00411-A: Incidence and Characterization of Anemia in Critically Ill Dogs
Grant Status: Closed
Anemia is a clinical manifestation of an underlying disease process. Clinical symptoms associated with anemia include weakness, collapse, elevated heart and respiratory rates, and inappetance. There are many clinical conditions that cause anemia including but not limited to: Immune Mediated Hemolytic Anemia (IMHA), chronic renal disease, rickettsial disease, some drug therapy, blood loss, toxicities, nutritional deficiencies and chronic disease or inflammation. Indications to transfuse are not well defined and the decision to transfuse is ultimately dependent on the patient's packed cell volume (PCV), hemoglobin concentration and patient's clinical signs. Transfusion of blood products is not benign treatment and is associated with risks, including transfusion reactions and sepsis, not to mention the escalating costs of blood products. The purpose of this prospective study is to determine the incidence of anemia in dogs admitted to the Intensive Care Unit (ICU). All dogs admitted to the small animal ICU at Iowa State University College of Veterinary Medicine will be eligible for inclusion in the study. The study will be performed over a 30 day period. Dogs will be enrolled in the study if they have a PCV on admission of less than 37 percent.
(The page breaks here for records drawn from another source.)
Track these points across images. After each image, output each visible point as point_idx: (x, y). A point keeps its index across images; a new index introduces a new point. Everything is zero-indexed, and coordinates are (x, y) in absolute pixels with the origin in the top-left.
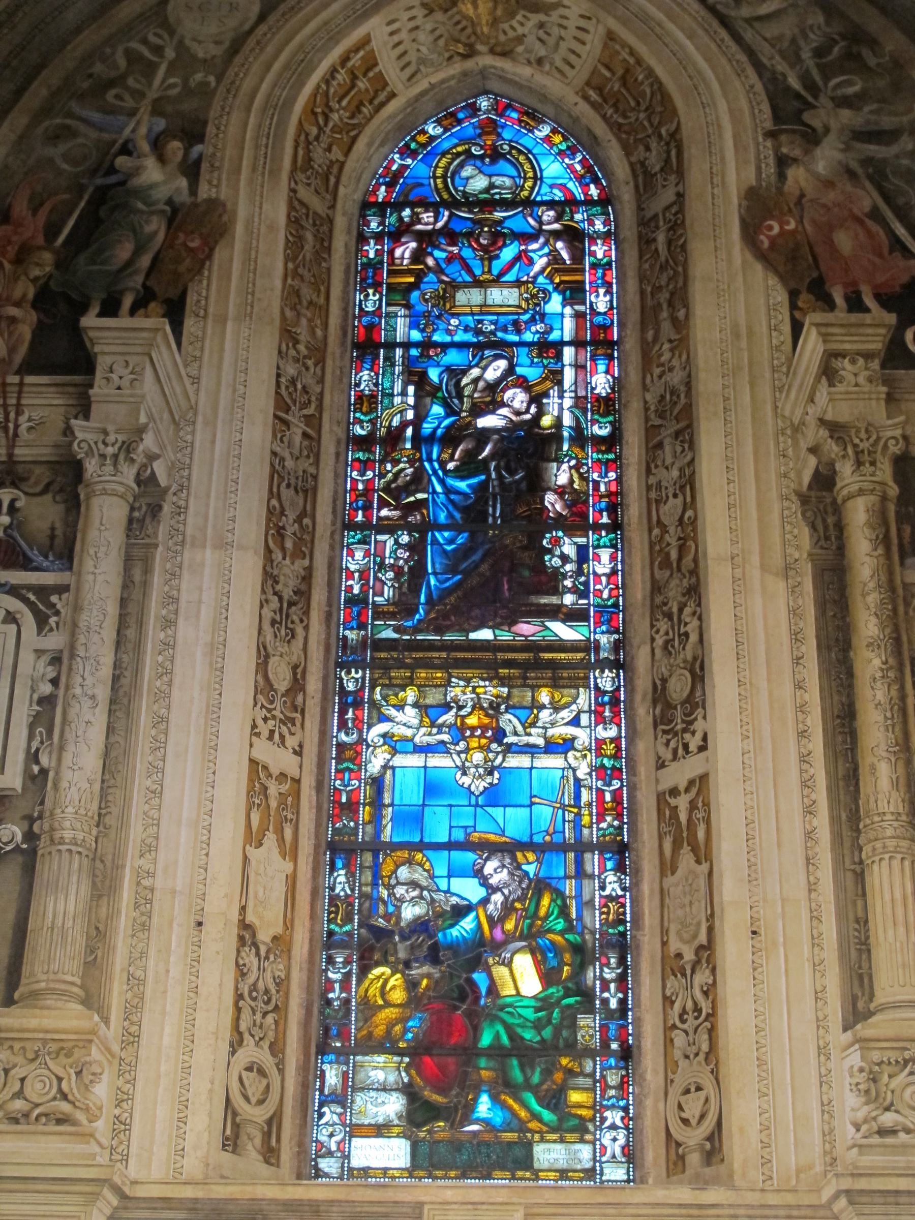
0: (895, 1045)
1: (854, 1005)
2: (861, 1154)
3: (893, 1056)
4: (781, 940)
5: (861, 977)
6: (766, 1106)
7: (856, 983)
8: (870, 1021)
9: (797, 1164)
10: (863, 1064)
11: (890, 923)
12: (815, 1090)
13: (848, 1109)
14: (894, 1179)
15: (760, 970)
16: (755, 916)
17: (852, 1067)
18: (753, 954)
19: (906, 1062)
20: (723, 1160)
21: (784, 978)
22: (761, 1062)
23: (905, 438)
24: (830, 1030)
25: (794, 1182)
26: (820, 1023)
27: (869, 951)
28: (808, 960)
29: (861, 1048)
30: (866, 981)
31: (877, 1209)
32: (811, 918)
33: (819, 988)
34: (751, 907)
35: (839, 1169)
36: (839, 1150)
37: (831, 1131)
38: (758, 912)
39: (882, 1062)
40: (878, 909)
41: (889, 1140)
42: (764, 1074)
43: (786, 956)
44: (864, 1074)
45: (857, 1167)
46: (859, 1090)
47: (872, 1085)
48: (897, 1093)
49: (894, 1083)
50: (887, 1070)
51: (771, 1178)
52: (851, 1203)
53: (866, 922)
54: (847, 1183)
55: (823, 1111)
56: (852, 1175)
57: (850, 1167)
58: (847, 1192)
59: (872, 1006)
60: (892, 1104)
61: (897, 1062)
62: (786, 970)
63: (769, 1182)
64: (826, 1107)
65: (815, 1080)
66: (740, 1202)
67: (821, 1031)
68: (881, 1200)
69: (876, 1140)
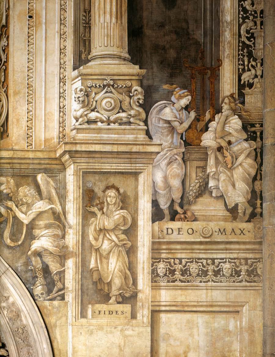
0: (99, 77)
1: (80, 56)
2: (77, 133)
3: (98, 83)
4: (44, 21)
5: (85, 41)
6: (30, 109)
7: (82, 44)
8: (87, 65)
9: (45, 138)
10: (83, 87)
11: (102, 12)
12: (57, 100)
13: (73, 110)
14: (93, 146)
15: (32, 37)
16: (31, 8)
17: (77, 89)
18: (29, 28)
19: (104, 86)
20: (8, 136)
21: (44, 41)
22: (29, 86)
24: (67, 70)
25: (43, 147)
26: (62, 66)
27: (90, 27)
28: (58, 32)
29: (82, 79)
30: (87, 43)
31: (83, 160)
32: (61, 9)
33: (62, 47)
34: (29, 3)
35: (66, 140)
36: (67, 130)
37: (64, 121)
38: (32, 6)
39: (92, 86)
40: (97, 4)
41: (93, 126)
42: (31, 92)
43: (46, 30)
44: (82, 92)
45: (74, 139)
46: (79, 101)
47: (86, 98)
48: (98, 102)
49: (98, 97)
50: (94, 90)
51: (32, 145)
52: (71, 157)
53: (90, 11)
54: (68, 148)
55: (60, 111)
56: (71, 143)
57: (72, 139)
58: (70, 152)
59: (89, 57)
60: (95, 108)
61: (100, 86)
62: (46, 38)
63: (31, 147)
64: (62, 109)
65: (57, 96)
66: (15, 156)
67: (62, 70)
68: (86, 156)
69: (86, 126)
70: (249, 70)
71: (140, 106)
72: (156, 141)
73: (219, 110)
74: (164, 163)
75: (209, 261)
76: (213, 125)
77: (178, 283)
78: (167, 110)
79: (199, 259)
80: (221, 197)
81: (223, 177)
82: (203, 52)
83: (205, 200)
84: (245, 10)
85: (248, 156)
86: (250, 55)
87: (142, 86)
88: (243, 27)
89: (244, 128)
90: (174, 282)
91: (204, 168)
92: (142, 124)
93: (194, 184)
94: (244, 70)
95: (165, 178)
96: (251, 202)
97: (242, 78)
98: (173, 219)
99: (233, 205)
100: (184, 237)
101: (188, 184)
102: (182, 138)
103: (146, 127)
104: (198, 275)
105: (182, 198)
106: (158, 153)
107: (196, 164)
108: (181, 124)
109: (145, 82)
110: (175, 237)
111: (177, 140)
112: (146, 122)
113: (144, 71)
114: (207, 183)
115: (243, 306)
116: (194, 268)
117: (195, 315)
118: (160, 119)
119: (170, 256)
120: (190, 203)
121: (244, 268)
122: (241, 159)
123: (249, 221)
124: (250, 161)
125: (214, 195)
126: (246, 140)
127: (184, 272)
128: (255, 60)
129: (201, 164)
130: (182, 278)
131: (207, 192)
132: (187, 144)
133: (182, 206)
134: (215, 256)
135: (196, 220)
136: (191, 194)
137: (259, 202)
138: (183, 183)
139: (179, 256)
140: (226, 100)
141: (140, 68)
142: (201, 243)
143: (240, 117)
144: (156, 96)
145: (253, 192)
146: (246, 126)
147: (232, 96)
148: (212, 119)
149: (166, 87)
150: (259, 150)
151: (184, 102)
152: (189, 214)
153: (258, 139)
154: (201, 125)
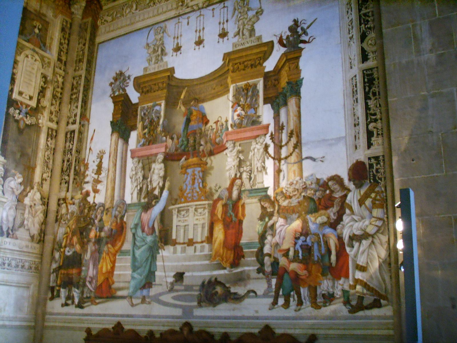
23: (27, 3)
70: (46, 173)
71: (2, 177)
72: (6, 196)
73: (32, 188)
74: (7, 208)
75: (20, 261)
76: (30, 194)
77: (6, 270)
78: (12, 183)
79: (16, 259)
80: (28, 230)
81: (30, 220)
82: (30, 160)
83: (22, 230)
84: (48, 146)
85: (41, 212)
86: (47, 167)
87: (4, 168)
88: (46, 153)
89: (41, 199)
90: (4, 269)
91: (23, 214)
92: (1, 186)
93: (18, 222)
94: (44, 172)
95: (7, 216)
96: (40, 235)
97: (43, 176)
98: (8, 237)
99: (33, 234)
100: (11, 247)
101: (16, 220)
102: (17, 198)
103: (2, 188)
104: (15, 267)
105: (13, 227)
106: (6, 203)
107: (21, 211)
108: (17, 190)
109: (5, 166)
110: (7, 246)
111: (14, 198)
112: (3, 186)
113: (5, 161)
114: (24, 222)
115: (31, 284)
116: (13, 263)
117: (11, 287)
118: (9, 186)
119: (5, 256)
120: (15, 230)
121: (34, 266)
122: (39, 212)
123: (38, 243)
124: (42, 215)
125: (26, 228)
126: (42, 205)
127: (9, 265)
128: (49, 169)
129: (23, 212)
130: (8, 267)
131: (23, 226)
132: (18, 201)
133: (12, 231)
134: (23, 258)
135: (17, 238)
136: (17, 226)
137: (43, 235)
138: (14, 219)
139: (8, 256)
140: (36, 184)
141: (5, 159)
142: (17, 251)
143: (40, 193)
144: (8, 174)
145: (41, 230)
146: (42, 198)
147: (38, 183)
148: (29, 192)
149: (13, 171)
150: (46, 211)
151: (20, 180)
152: (14, 236)
153: (46, 205)
154: (25, 193)
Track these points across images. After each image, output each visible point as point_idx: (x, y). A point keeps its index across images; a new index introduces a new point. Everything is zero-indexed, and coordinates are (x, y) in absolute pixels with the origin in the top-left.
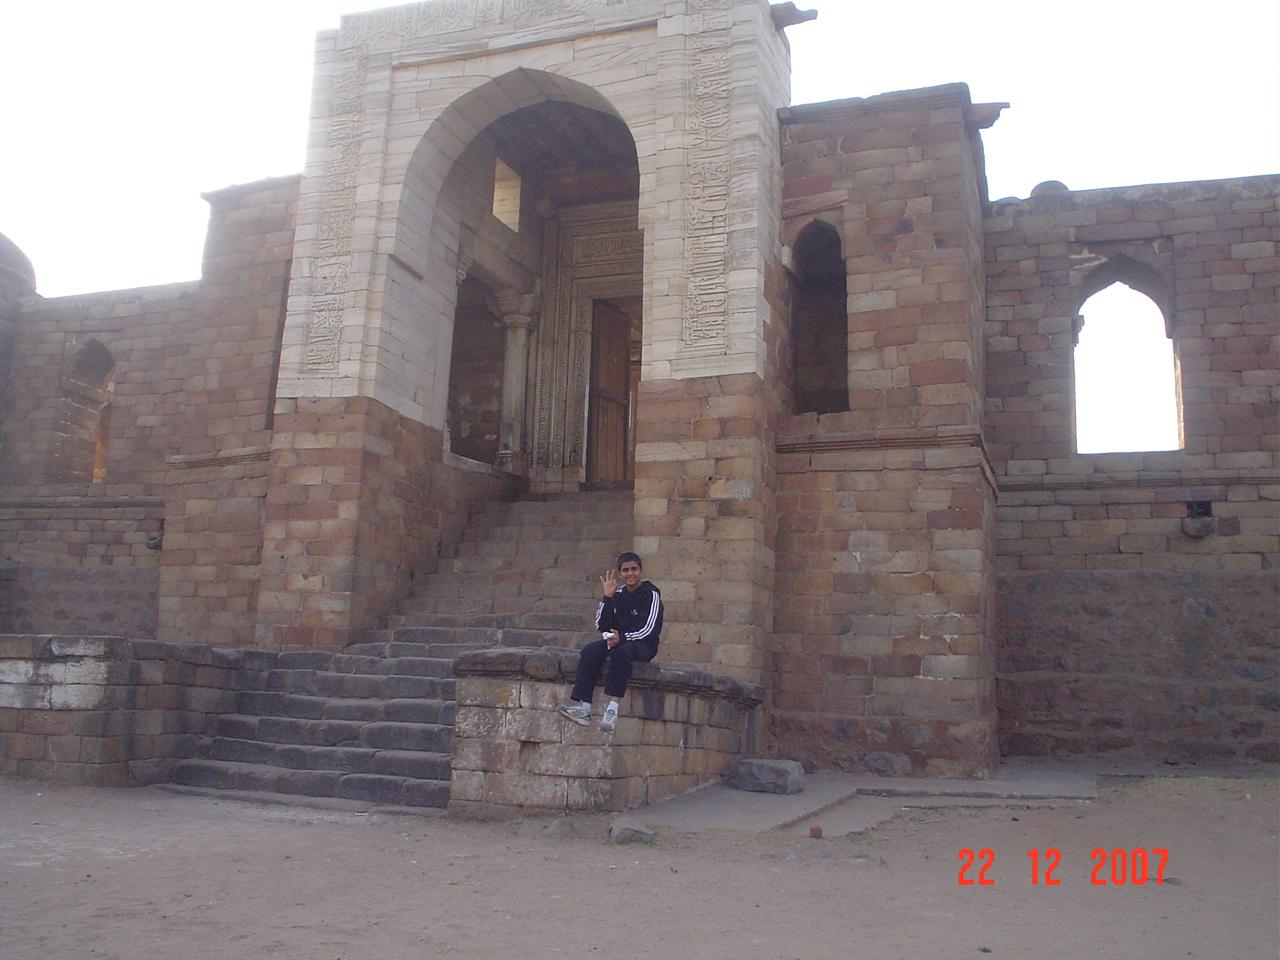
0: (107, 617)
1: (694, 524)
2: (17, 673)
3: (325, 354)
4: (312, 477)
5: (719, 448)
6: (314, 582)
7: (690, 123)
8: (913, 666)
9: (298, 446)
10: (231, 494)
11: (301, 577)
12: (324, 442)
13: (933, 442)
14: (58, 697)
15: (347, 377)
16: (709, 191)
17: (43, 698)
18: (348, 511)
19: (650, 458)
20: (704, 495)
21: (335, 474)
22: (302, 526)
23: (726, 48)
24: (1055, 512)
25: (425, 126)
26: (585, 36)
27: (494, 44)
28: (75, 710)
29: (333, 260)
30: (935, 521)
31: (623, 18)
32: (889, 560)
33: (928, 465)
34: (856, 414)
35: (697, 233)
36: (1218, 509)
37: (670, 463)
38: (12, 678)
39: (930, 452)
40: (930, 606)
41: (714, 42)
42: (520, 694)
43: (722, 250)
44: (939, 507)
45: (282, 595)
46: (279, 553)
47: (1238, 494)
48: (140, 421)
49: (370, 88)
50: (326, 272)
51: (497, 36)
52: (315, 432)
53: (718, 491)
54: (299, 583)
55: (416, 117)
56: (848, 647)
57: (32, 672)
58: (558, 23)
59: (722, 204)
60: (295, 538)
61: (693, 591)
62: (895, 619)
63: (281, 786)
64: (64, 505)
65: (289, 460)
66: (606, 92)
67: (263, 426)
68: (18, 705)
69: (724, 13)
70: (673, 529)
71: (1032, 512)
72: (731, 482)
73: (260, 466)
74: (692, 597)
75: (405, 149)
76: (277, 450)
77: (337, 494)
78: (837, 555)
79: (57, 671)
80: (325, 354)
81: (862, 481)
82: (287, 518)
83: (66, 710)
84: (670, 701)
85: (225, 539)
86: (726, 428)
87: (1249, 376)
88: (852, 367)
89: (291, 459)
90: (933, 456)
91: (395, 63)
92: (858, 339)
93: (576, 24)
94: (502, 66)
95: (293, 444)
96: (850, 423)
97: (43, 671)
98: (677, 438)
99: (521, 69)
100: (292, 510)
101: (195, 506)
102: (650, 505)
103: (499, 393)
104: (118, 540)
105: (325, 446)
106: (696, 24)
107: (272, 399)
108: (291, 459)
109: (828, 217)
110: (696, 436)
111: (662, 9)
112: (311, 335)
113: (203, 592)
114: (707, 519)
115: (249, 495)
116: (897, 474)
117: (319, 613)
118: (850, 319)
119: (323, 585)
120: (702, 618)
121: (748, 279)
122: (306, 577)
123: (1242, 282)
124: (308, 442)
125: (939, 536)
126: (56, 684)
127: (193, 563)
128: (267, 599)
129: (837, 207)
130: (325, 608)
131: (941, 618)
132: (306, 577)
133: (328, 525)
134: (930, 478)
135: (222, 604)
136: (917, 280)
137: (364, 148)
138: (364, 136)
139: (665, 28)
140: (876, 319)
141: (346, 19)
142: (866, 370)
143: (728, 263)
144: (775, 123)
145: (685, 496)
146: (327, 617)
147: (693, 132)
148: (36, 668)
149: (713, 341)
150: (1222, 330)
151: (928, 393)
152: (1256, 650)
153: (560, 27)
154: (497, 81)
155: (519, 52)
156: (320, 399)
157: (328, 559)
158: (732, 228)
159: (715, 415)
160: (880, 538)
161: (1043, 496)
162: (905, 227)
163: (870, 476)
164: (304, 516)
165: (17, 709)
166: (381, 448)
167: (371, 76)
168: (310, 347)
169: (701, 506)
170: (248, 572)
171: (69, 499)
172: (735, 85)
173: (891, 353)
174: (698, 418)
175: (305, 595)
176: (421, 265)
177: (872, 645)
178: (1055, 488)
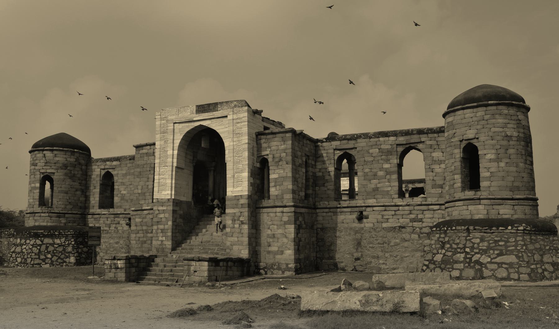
0: (117, 243)
1: (237, 226)
4: (162, 216)
8: (282, 253)
10: (145, 218)
12: (164, 208)
13: (285, 206)
18: (170, 223)
20: (238, 220)
21: (167, 215)
22: (161, 227)
23: (241, 122)
24: (330, 214)
25: (181, 137)
27: (195, 119)
30: (285, 223)
36: (364, 213)
39: (285, 209)
40: (285, 240)
41: (239, 121)
42: (193, 263)
47: (368, 209)
48: (122, 192)
50: (162, 170)
53: (241, 219)
54: (160, 238)
56: (270, 249)
64: (104, 214)
66: (218, 131)
71: (325, 214)
73: (151, 211)
75: (177, 142)
81: (272, 215)
84: (221, 264)
87: (373, 181)
90: (285, 210)
92: (272, 184)
96: (270, 203)
103: (208, 186)
104: (119, 223)
106: (235, 117)
107: (153, 199)
109: (265, 157)
120: (239, 245)
121: (246, 174)
123: (371, 159)
125: (287, 226)
128: (154, 242)
129: (268, 155)
133: (166, 227)
134: (284, 214)
135: (145, 242)
136: (282, 172)
142: (273, 191)
143: (242, 171)
144: (254, 136)
150: (367, 170)
152: (371, 245)
154: (196, 127)
159: (240, 203)
161: (327, 210)
163: (274, 214)
166: (177, 208)
167: (169, 125)
170: (149, 235)
171: (105, 213)
175: (162, 241)
176: (183, 166)
177: (274, 248)
178: (330, 208)
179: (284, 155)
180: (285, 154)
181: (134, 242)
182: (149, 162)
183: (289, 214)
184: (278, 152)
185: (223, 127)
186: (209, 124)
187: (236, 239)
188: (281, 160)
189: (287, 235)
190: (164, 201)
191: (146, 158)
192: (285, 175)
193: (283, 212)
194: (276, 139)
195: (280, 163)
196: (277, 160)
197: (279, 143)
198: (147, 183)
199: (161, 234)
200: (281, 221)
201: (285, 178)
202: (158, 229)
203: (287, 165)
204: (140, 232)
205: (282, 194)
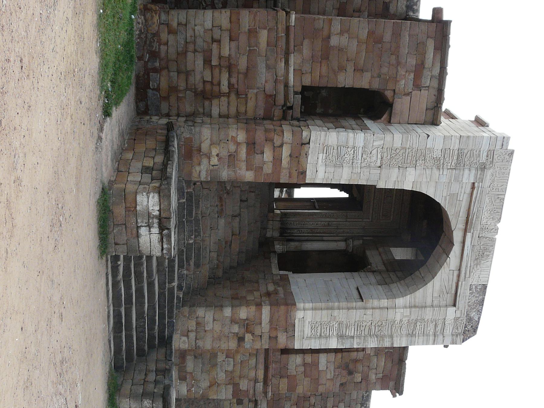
1: (236, 329)
2: (154, 205)
3: (331, 156)
4: (268, 156)
5: (266, 337)
6: (215, 160)
7: (405, 320)
8: (182, 378)
9: (285, 145)
10: (268, 67)
11: (218, 152)
14: (143, 231)
15: (317, 171)
16: (373, 327)
17: (142, 222)
19: (263, 312)
20: (248, 331)
21: (268, 169)
22: (243, 152)
26: (459, 276)
27: (469, 235)
28: (138, 240)
29: (379, 156)
30: (236, 386)
31: (461, 293)
32: (222, 371)
33: (257, 384)
34: (279, 357)
35: (356, 324)
37: (261, 319)
38: (151, 203)
40: (205, 384)
41: (439, 328)
43: (347, 334)
44: (241, 387)
45: (208, 142)
46: (230, 138)
49: (467, 171)
50: (374, 152)
51: (473, 237)
52: (290, 156)
53: (248, 337)
54: (214, 151)
55: (445, 194)
57: (154, 214)
58: (469, 265)
59: (366, 333)
60: (237, 148)
61: (209, 329)
62: (200, 373)
63: (115, 284)
65: (277, 141)
66: (430, 285)
67: (304, 84)
68: (138, 208)
69: (451, 332)
70: (233, 321)
72: (251, 341)
74: (206, 329)
76: (283, 135)
77: (259, 169)
78: (225, 354)
79: (155, 230)
80: (331, 156)
81: (253, 362)
82: (248, 144)
83: (138, 236)
85: (243, 63)
86: (273, 339)
88: (297, 356)
89: (277, 143)
90: (260, 386)
91: (476, 185)
93: (465, 273)
94: (457, 236)
95: (286, 143)
97: (156, 221)
98: (271, 322)
99: (453, 244)
100: (251, 145)
101: (263, 36)
102: (243, 313)
105: (283, 162)
108: (277, 143)
110: (271, 328)
111: (460, 309)
112: (342, 147)
113: (215, 45)
114: (237, 333)
115: (266, 82)
116: (254, 373)
117: (199, 164)
118: (317, 355)
119: (213, 166)
122: (217, 155)
124: (286, 152)
125: (230, 388)
126: (150, 229)
127: (231, 39)
130: (202, 167)
131: (200, 387)
132: (217, 155)
133: (243, 165)
134: (252, 383)
135: (207, 61)
137: (435, 171)
138: (441, 171)
139: (451, 311)
140: (316, 364)
141: (512, 153)
143: (341, 337)
145: (248, 326)
146: (198, 168)
147: (401, 321)
148: (155, 217)
149: (310, 331)
150: (313, 400)
151: (285, 380)
153: (467, 266)
155: (462, 245)
156: (307, 157)
157: (226, 167)
158: (355, 339)
159: (279, 335)
160: (230, 368)
162: (350, 373)
164: (248, 154)
165: (136, 207)
167: (473, 172)
168: (336, 148)
169: (243, 330)
172: (417, 338)
173: (302, 369)
174: (278, 329)
179: (358, 377)
180: (359, 380)
181: (208, 24)
182: (402, 72)
183: (251, 392)
184: (366, 369)
185: (436, 295)
186: (449, 266)
187: (209, 327)
188: (350, 373)
189: (215, 388)
190: (302, 159)
191: (412, 61)
192: (323, 381)
193: (256, 381)
194: (389, 365)
195: (345, 372)
196: (351, 366)
197: (381, 369)
198: (350, 68)
199: (224, 153)
200: (240, 377)
201: (316, 381)
202: (238, 144)
203: (338, 384)
204: (233, 44)
205: (288, 377)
All dogs participating in the study will have a Complete Blood Count (CBC) and reticulocyte count evaluated at admission. The dog's signalment, final diagnosis, length of hospitalization, clinical complications, transfusion therapies, cause of the anemia and any treatments specifically targeted for the anemia will also be recorded. The blood counts will be characterized into regenerative and nonregenerative, physiologic or pathologic, etc. Red Blood Cell (RBC) characteristics such as Mean Corpuscular Volume (MCV), Mean Corpuscular Hemoglobin Concentration (MHCH) an morphologic characteristics will also be recorded to help determine which dogs to transfuse.